[Start of Attachment]

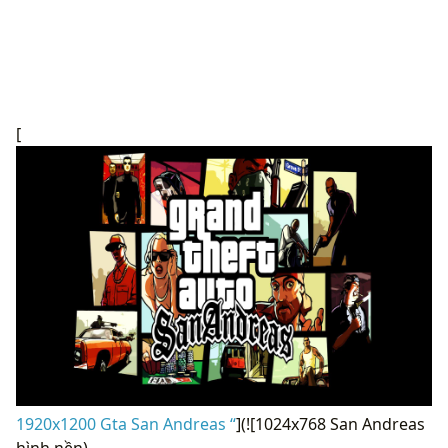
[
1920x1200 Gta San Andreas “
](![1024x768 San Andreas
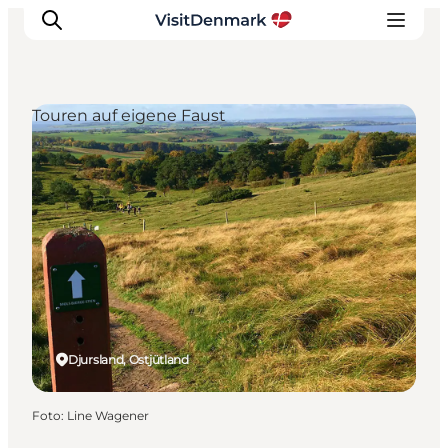
Touren auf eigene Faust
Inspiration
Regionen
Erlebnisse
Unterkünfte
Reiseplanung
Djursland, Ostjütland
Foto
:
Line Wagener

[End of Attachment]

Exercise:
All lines in the records with the string "Andreas" should be copied out.

Answer box:
1920x1200 Gta San Andreas “
](![1024x768 San Andreas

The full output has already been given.